- What you need to do:
Every line below that holds the word "regularly" must be listed.

- Data for this task:
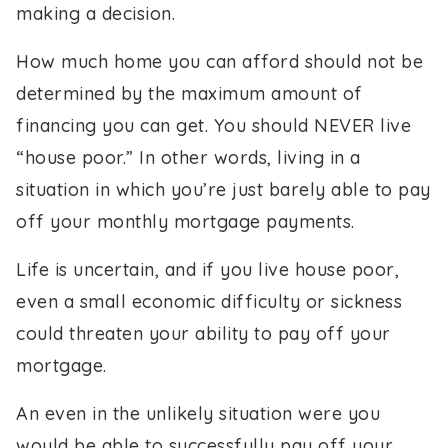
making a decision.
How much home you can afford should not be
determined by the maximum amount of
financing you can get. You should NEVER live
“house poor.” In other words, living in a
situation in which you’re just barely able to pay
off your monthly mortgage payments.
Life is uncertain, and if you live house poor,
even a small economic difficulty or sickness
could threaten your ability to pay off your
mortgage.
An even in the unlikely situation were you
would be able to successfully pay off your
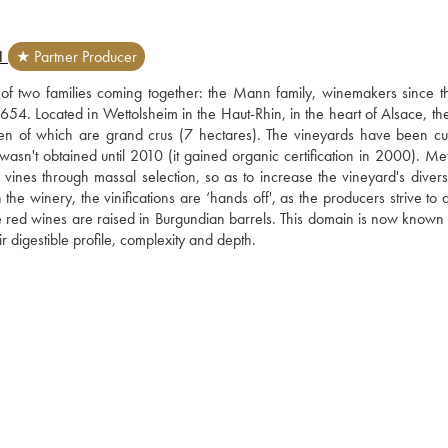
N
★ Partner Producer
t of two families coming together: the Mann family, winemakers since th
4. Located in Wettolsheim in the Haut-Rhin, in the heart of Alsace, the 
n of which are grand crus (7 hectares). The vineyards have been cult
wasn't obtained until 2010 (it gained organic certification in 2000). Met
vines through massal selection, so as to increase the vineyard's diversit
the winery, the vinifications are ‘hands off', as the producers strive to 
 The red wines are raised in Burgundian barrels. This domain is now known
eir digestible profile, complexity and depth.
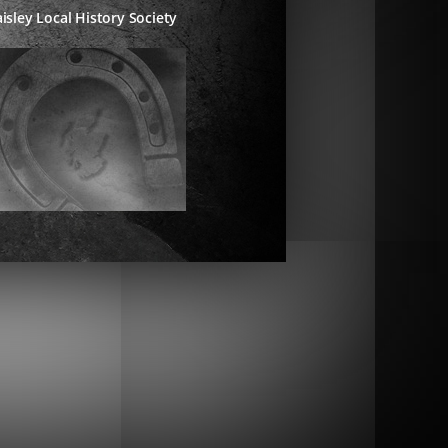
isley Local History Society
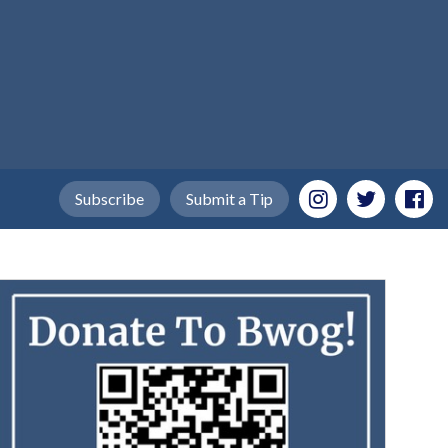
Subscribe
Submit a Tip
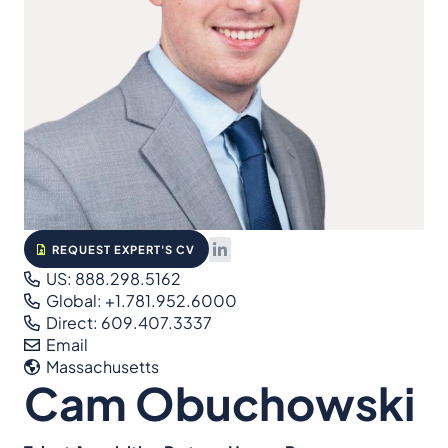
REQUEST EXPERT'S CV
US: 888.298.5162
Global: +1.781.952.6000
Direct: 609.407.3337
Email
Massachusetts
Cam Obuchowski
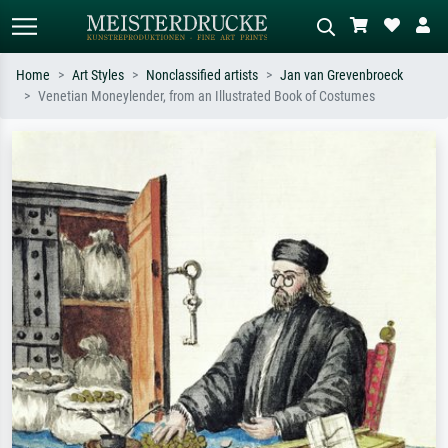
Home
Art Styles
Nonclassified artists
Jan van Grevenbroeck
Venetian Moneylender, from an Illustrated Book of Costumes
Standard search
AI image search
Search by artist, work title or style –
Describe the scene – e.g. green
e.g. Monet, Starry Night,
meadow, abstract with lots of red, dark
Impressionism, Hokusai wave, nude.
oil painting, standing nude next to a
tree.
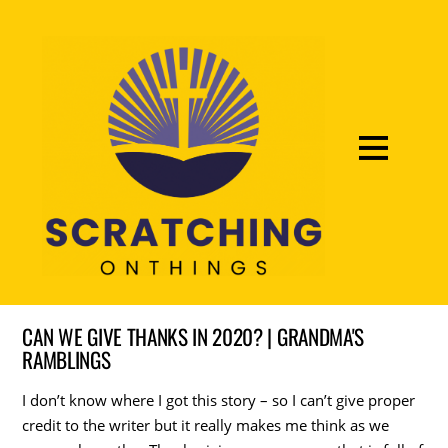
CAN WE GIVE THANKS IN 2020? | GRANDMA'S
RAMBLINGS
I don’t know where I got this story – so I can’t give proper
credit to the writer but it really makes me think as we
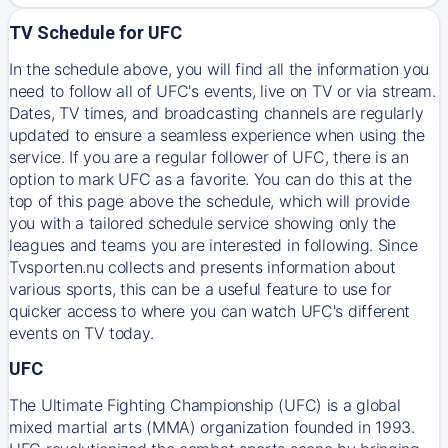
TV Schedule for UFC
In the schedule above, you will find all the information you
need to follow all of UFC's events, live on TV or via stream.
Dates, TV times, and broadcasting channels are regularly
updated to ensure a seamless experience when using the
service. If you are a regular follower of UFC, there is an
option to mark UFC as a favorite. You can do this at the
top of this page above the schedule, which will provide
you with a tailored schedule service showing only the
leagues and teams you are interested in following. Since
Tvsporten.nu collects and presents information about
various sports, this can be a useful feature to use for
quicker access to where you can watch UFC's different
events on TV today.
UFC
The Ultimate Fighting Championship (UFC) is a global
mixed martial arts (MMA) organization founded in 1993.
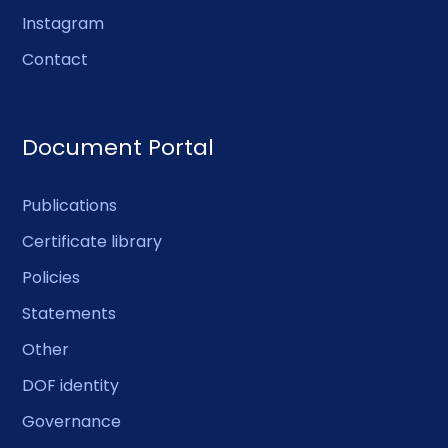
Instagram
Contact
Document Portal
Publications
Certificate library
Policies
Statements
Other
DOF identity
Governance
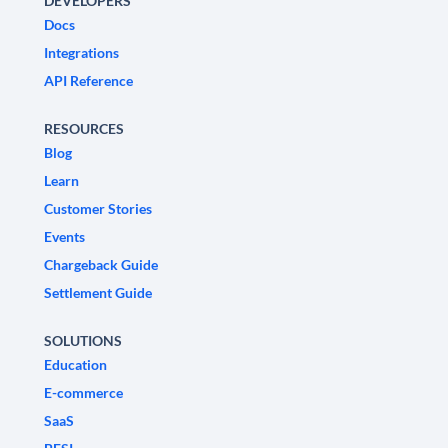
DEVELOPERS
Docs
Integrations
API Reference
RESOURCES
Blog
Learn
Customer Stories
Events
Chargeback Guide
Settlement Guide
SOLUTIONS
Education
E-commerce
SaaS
...
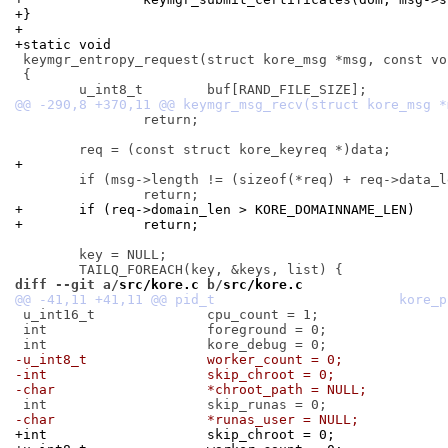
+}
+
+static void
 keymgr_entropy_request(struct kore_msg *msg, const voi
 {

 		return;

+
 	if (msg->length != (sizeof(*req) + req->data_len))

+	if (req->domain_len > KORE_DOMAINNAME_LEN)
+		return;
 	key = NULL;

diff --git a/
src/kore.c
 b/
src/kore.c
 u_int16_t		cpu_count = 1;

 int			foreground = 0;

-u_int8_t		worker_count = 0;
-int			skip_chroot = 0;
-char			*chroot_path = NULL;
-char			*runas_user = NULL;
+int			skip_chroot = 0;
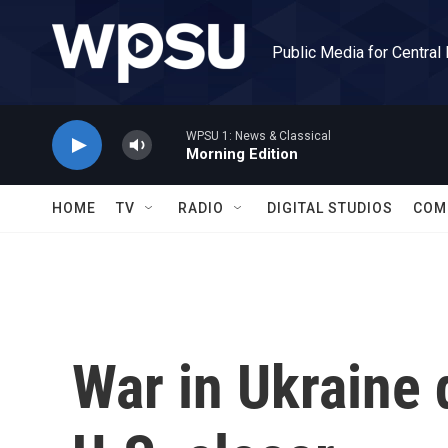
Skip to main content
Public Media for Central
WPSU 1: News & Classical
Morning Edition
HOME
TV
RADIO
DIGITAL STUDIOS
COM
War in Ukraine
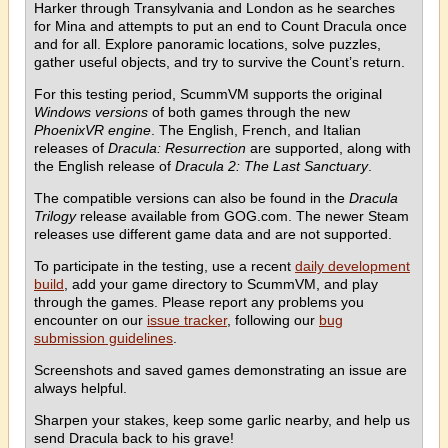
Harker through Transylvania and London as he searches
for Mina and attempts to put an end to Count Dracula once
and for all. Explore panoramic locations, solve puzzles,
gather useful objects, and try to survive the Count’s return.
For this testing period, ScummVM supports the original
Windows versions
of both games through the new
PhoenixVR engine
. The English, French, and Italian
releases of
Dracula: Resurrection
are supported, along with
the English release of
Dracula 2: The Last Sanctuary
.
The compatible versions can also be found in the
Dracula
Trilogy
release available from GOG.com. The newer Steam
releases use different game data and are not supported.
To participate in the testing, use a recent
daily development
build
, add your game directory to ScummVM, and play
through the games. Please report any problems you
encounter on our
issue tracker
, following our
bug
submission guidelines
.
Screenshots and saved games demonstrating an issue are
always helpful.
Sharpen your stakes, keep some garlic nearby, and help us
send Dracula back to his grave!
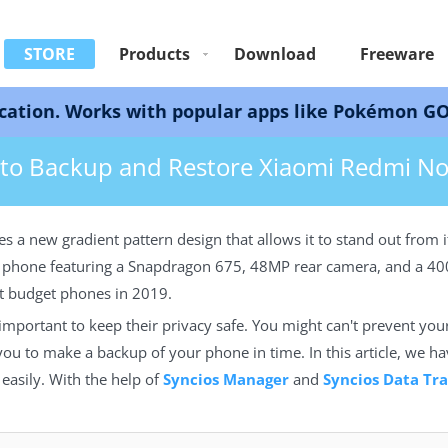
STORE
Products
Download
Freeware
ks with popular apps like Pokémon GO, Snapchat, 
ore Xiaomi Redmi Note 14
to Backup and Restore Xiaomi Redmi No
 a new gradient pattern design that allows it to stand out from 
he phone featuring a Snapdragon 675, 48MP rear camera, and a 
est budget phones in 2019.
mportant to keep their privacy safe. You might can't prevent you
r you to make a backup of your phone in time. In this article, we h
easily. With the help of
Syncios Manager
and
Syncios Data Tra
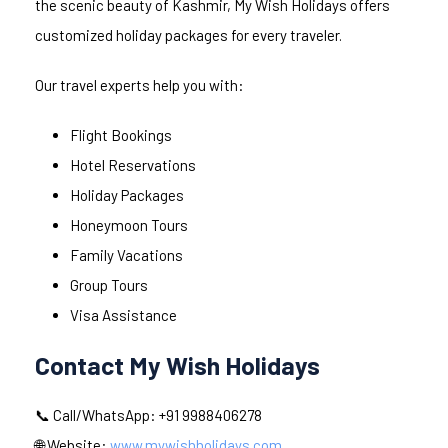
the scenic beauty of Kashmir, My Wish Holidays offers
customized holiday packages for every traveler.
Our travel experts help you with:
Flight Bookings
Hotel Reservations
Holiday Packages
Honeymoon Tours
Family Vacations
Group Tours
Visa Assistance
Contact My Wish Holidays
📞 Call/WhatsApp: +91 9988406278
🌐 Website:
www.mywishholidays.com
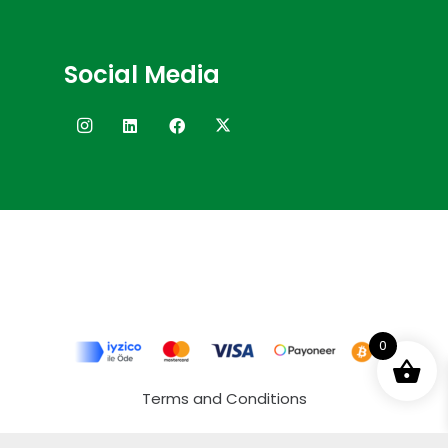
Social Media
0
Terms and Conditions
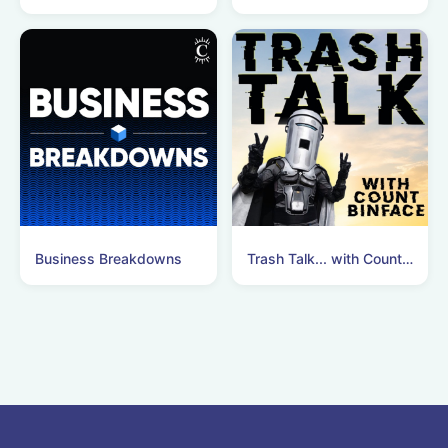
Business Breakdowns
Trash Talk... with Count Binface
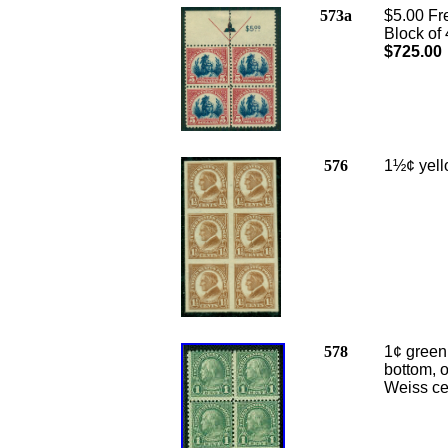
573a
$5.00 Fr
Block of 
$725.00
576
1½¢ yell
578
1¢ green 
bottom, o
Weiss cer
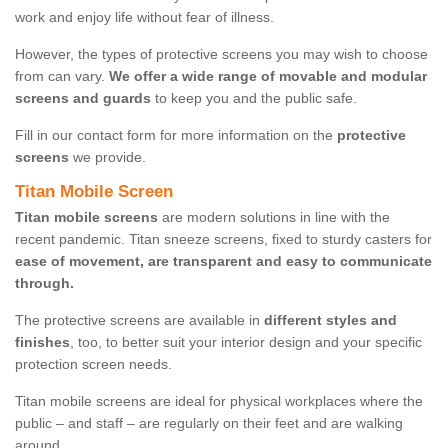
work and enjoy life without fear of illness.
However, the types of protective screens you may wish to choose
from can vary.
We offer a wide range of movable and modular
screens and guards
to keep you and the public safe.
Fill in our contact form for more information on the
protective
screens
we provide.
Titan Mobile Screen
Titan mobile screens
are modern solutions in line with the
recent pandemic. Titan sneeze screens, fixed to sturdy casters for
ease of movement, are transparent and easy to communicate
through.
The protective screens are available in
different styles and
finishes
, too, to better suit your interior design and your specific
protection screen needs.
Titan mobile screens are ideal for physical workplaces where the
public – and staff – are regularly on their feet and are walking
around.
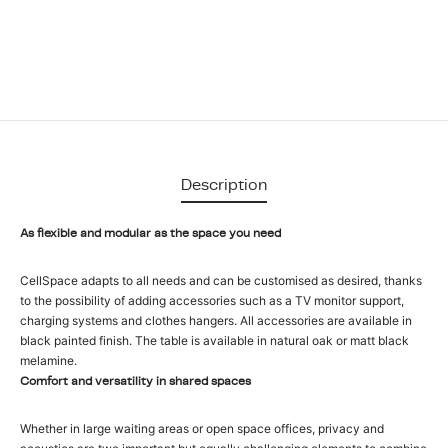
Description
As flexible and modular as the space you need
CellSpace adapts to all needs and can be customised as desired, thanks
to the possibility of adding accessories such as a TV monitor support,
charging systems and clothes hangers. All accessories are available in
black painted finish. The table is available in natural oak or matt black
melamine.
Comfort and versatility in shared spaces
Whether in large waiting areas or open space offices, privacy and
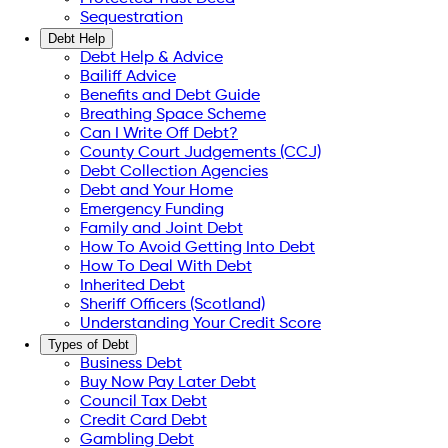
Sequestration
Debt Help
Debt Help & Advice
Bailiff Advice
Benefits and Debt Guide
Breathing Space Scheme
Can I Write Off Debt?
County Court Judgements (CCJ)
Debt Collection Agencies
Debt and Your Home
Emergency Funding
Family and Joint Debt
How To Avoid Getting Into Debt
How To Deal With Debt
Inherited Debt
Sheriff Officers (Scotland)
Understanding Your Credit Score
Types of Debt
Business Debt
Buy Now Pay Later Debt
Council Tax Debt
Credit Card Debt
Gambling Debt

- Exercise solution:
Dates, TV times, and broadcasting channels are regularly
public – and staff – are regularly on their feet and are walking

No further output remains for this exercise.